Marietta Tri-Weekly Register, April 11, 1893

Read by M. P. Wells, Esq., April 7th, Before the Pioneer Society

The pioneer of the pioneer merchants was Dudley Woodbridge, grandfather of the Hon. George M. Woodbridge, whom you all know. He came to Marietta in the summer of 1788 and for several years his partner was Harman Blennerhassett, and the style of the firm, Woodbridge & Blennerhassett. Mr. Woodbridge was succeeded in business by his son Dudley, and George, John and William, his sons, were also in business here.

The pioneer merchants of Harmar were Col. Augustus Stone, Henry Fearing, David Putnam, Abijah Brooke and Levi and David Barber.

It will be fifty-two years next Monday since I came to Marietta. The State was then 39 years old and the town 14 years older than the State. The merchants in business at that time, April 10th, 1841, were Woodbridge & Racer; Col. John Mills; Joseph Holden; John Brophy; Nathaniel Holden; Daniel Green & Son; Stafford, McCune & Steven; Weston Thomas; Dr. John Cotton; Woodbridge & Edgerton; Slocomb & Buck; C. & S. Shipman; J. E. Hall; Wyllis Hall & Son; Hiram Hill; Noah L Wilson; F. B. Loomis and Bosworth & Wells. Very soon followed William F. Curtis; Charles Sheppard; Barber & Rolston; John Marshall; E. B. Perkins; Gurley & Cross and A. & I. Waters.

Joseph Holden did business on the corner now occupied by the First National Bank, and the store of Col. John Mills stood on the site of the Bellevue Hotel. Most of the other stores fronted on the river. The first store opened on Front Street was by Bosworth & Wells. W. F. Curtis, F. B. Loomis, Gurley & Cross, E. B. Perkins and Charles Sheppard followed. Of those involved in but one line of business, Dr. John Cotton was the pioneer in drugs; Slocomb & Buck in books; and Bosworth & Wells in hardware. The other merchants kept a general assortment of goods.

In my early life here we had neither railroads or telegraphs. The steamboat and the stage coach furnished the public means of travel. The farmers around Marietta for the most part lived in log houses and came to town to do their trading either on foot or on horse-back. 

From Old Virginia customers came more than a hundred miles, as this was the nearest point at which they could obtain salt. They reached the Ohio river at "Vaucluse," opposite Newport, and the Marietta & Newport Turnpike was built to invite the trade to Marietta.

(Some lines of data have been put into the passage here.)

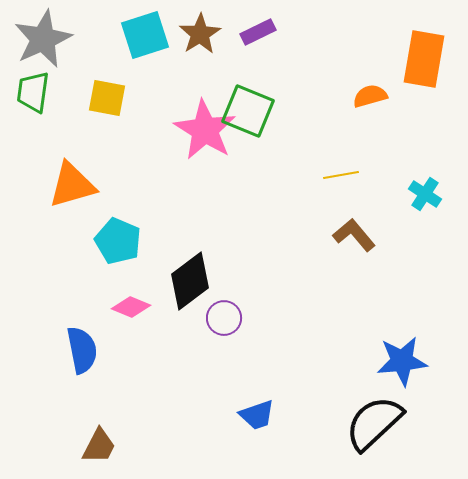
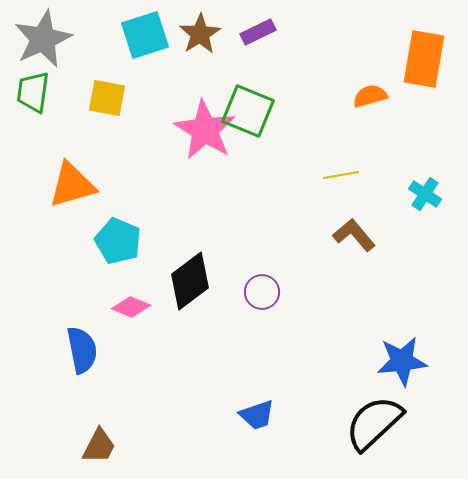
purple circle: moved 38 px right, 26 px up
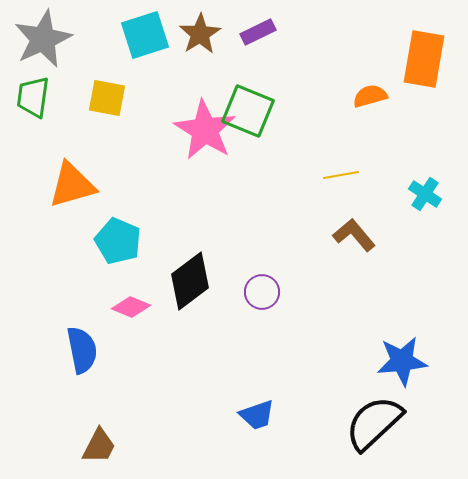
green trapezoid: moved 5 px down
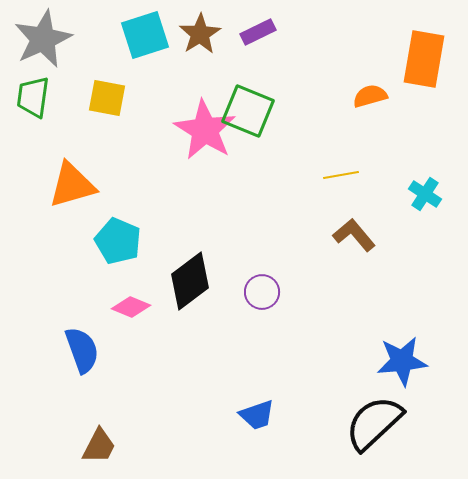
blue semicircle: rotated 9 degrees counterclockwise
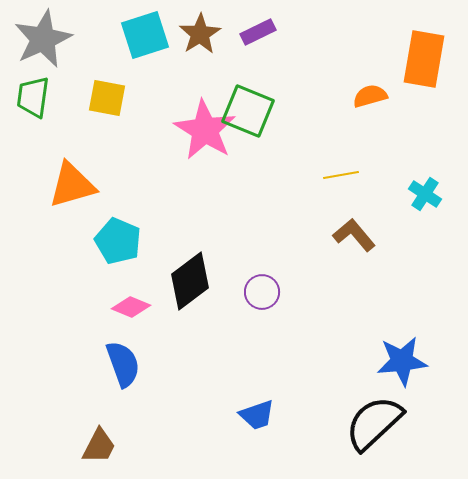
blue semicircle: moved 41 px right, 14 px down
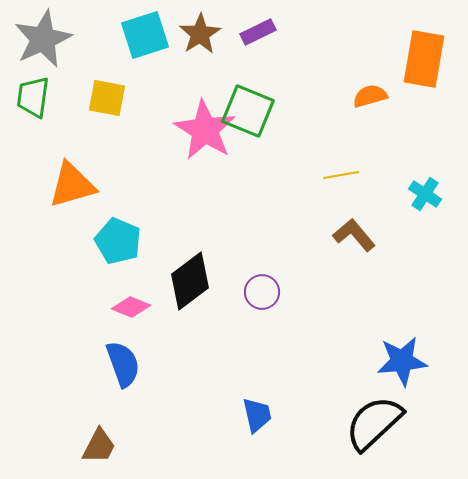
blue trapezoid: rotated 84 degrees counterclockwise
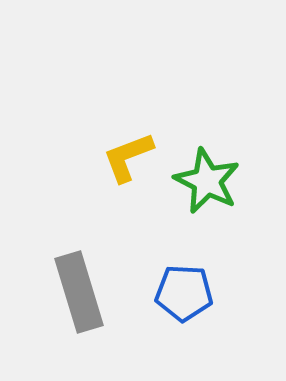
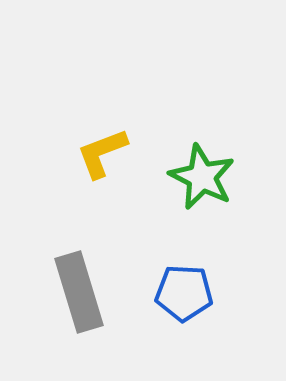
yellow L-shape: moved 26 px left, 4 px up
green star: moved 5 px left, 4 px up
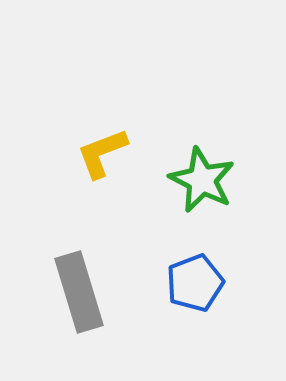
green star: moved 3 px down
blue pentagon: moved 11 px right, 10 px up; rotated 24 degrees counterclockwise
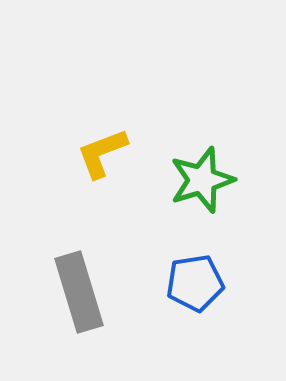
green star: rotated 28 degrees clockwise
blue pentagon: rotated 12 degrees clockwise
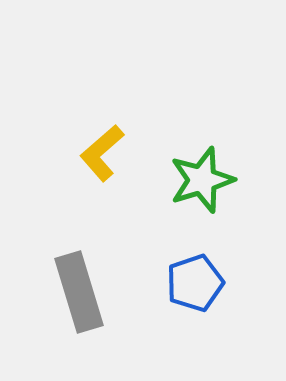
yellow L-shape: rotated 20 degrees counterclockwise
blue pentagon: rotated 10 degrees counterclockwise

The nearby planters of Virginia often sent their slaves to do their trading and allowed them to accompany them when they came themselves. Now and then they would lose them, as the people on this side always run an underground railroad with terminus in Canada.

Some few farmers owned two-horse wagons, but they were a rarity on our streets. The Marietta "Transfer Company" was then made up of four ox-carts driven by John Marshall, John Richards, Thomas Brookover and St. Clair Muncey. 

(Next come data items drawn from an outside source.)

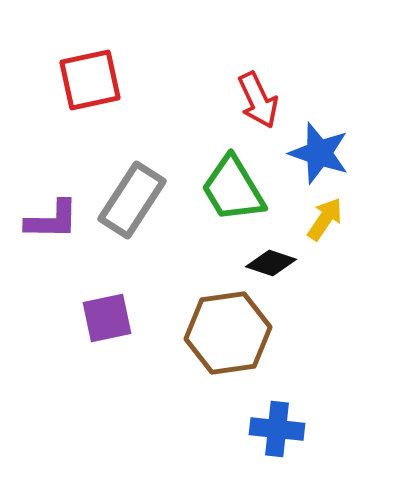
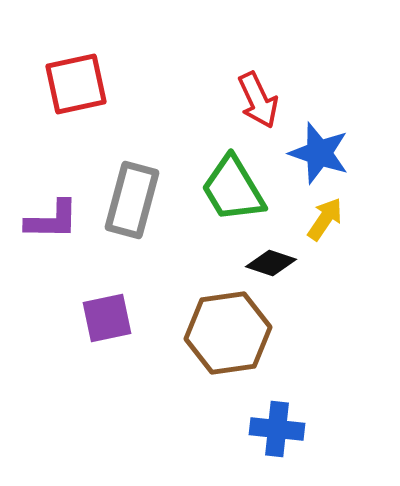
red square: moved 14 px left, 4 px down
gray rectangle: rotated 18 degrees counterclockwise
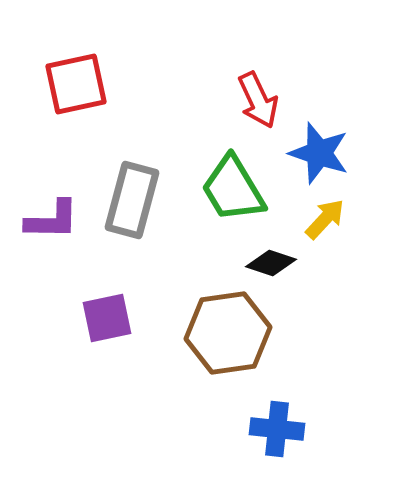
yellow arrow: rotated 9 degrees clockwise
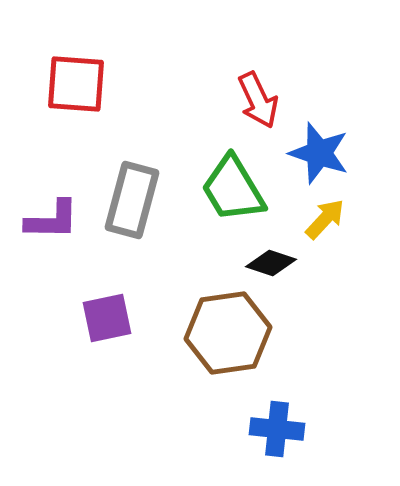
red square: rotated 16 degrees clockwise
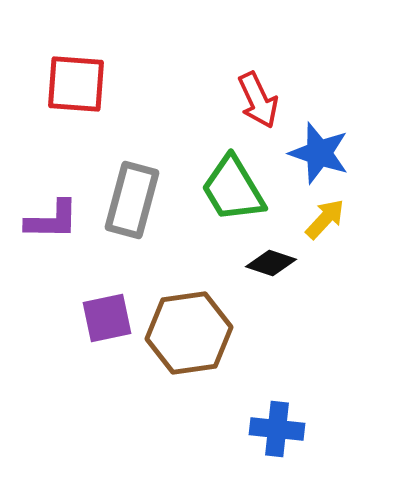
brown hexagon: moved 39 px left
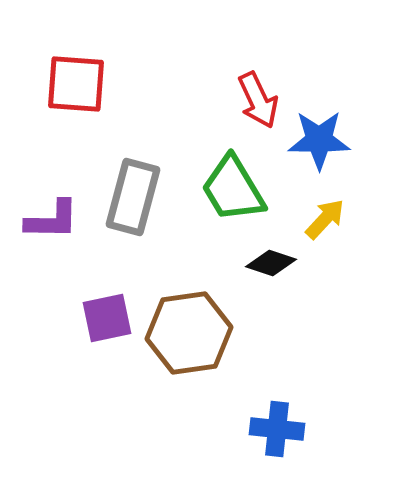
blue star: moved 13 px up; rotated 18 degrees counterclockwise
gray rectangle: moved 1 px right, 3 px up
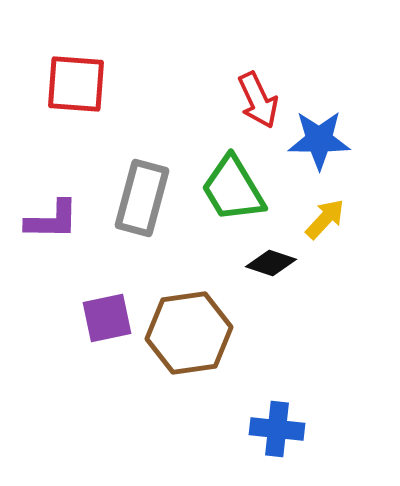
gray rectangle: moved 9 px right, 1 px down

Gold and silver were scarce commodities. A five franc piece passed readily for a dollar and the small change which was of Spanish origin was known as fips, bits or levies. The paper money varied in value, but most of it was at a discount of from 10 to 50 percent. 

The merchants bartered their goods for the produce of the country which, outside of the usual farm products, consisted of grindstones, seneca oil, ginseng, yellow root, bear, deer, otter, mink, raccoon, muskrat and rabbit skins. A muskrat skin was legal tender for a pint of whisky and a coonskin for a quart.

The early merchants of Marietta were largely of New England origin and for the most part, men of sterling integrity, possessed of more than average business sagacity. Some of them, by their good deeds and public spirit, have indelibly impressed their names upon the history of Marietta. A Marietta merchant was one of the founders of Marietta College. 

A branch of the State Bank of Ohio was established here by a Marietta merchant. It supplied a felt want and did our county great good. The Marietta & Cincinnati Railroad, connecting this city with Cincinnati, was projected and built by a Marietta merchant at a cost of several million dollars. Marietta merchants, under the name of the Marietta Ship Company, built the beautiful barques, Marietta, Muskingum and John Farnum. With their rich cargoes of Ohio produce, after leaving New Orleans, they sailed across the seas, one to Boston , one to Cork, Ireland and one to Liverpool.

Coming down to yesterday, it was the liberal subscriptions of the merchants of Marietta that made it possible for Marietta College to erect the new Academy, at a cost of $27,000, which is the pride of both college and city. And finally, the money of Marietta merchants made it possible for the pioneers to hold their banquet in the beautiful "Bellevue Hotel," in which we are now assembled.